According to G Asok Kumar, Director General (DG), National Mission for Clean Ganga (NMCG), the work is completed and the water inflow into the plant will begin by November 15. “By next month, many drains which discharge dirty water into Yamuna will get blocked, as the water will be diverted to the Sewage Treatment Plant (STP). So, we expect sufficient improvement in the quality of the river water by December,” he said.
With a capacity of 564 MLD, the Okhla STP is not only India’s largest, but one of the biggest sewage treatment plants in Asia. It was initially expected to be completed by December 2023, but the deadline was later extended to July this year. According to officials, the pending financial issues with the Delhi government, which held the project, have been resolved. Although the STP will start releasing treated water into Yamuna by November, it will take at least a few weeks for it to stabilise. The treatment of sludge and biogas generation would take another few months, and could begin by March next year.

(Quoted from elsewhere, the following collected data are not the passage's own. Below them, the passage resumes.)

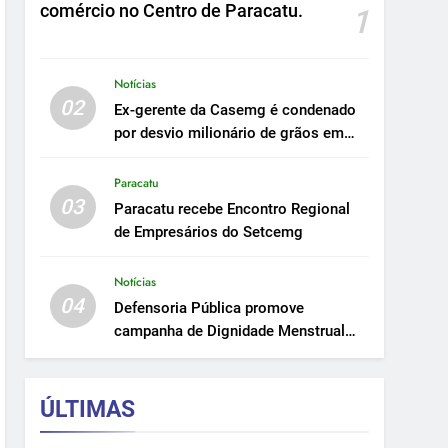
comércio no Centro de Paracatu.
1
Notícias
02
Ex-gerente da Casemg é condenado
por desvio milionário de grãos em
Paracatu.
Paracatu
03
Paracatu recebe Encontro Regional
de Empresários do Setcemg
Notícias
04
Defensoria Pública promove
campanha de Dignidade Menstrual
em Minas.
ÚLTIMAS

A large amount of sewage and industrial effluents is dumped into Yamuna daily through multiple drains (nullahs) turning it into one of the most polluted tributaries of Ganga. This is most evident during the festive season in November, when a layer of toxic foam floats across the river while devotees take a dip.
According to the NMCG Chief, all the new STPs, along with upgradation of the existing ones, could significantly improve the water quality in Yamuna flowing in Delhi over the next two years. Two more STPs — Rithala (182 MLD) and Kundli (204 MLD) — have already begun trial runs, and the 318 MLD Coronation Pillar Sewage Treatment Plant was completed last year.
“Yamuna and its tributaries are now our priority. We are taking steps to clean the Hindon river. We have sanctioned around five-six STPs, which should be ready in another 1.5 years, and will improve the water quality significantly. Two of them are about to get completed, while the others are in different stages. The one at Saharanpur and Meerut have high capacity. Hopefully by 2025, the entire Ganga system should be fairly cleaned up,” Kumar said.
As many as 12 projects have been taken up under Namami Gange for the treatment of over 1,200 MLD sewage in Delhi to abate the pollution in Yamuna. Its major tributary — Hindon river — has also been identified as Priority I polluted river stretch. Under PRAYAG, an online dashboard launched this year, the NMCG now tracks the inflow and outflow of water for over 100 STPs in Yamuna and Ganga in real-time, and whether they are working up to the standard for which they were designed.
Of the total 39 STPs, as many as 25 do not meet the revised water quality standards as of September 2023. However, according to the NMCG, at least 35 of them (except for two under trial run), meet the design standards (for water quality) under which they were initially built. The National Green Tribunal (NGT) had revised the water quality standards in 2019 and directed all STPs in the country to abide by the new norms. As per the new standards, the Biochemical Oxygen Demand (BOD) and Total Suspended Solids (TSS) should be below 10 mg/L.
“We are now in the process of insisting the Delhi Jal Board to upgrade the existing STPs. There are about 39 such STPs, which were built as per previous standards. It may take time, since the new standards are yet to be notified. Meanwhile, all the new STPs being approved in the stretch from Okhla Barrage to Agra are being sanctioned with far higher standards of BOD: TSS at less than 5 mg/L,” he added.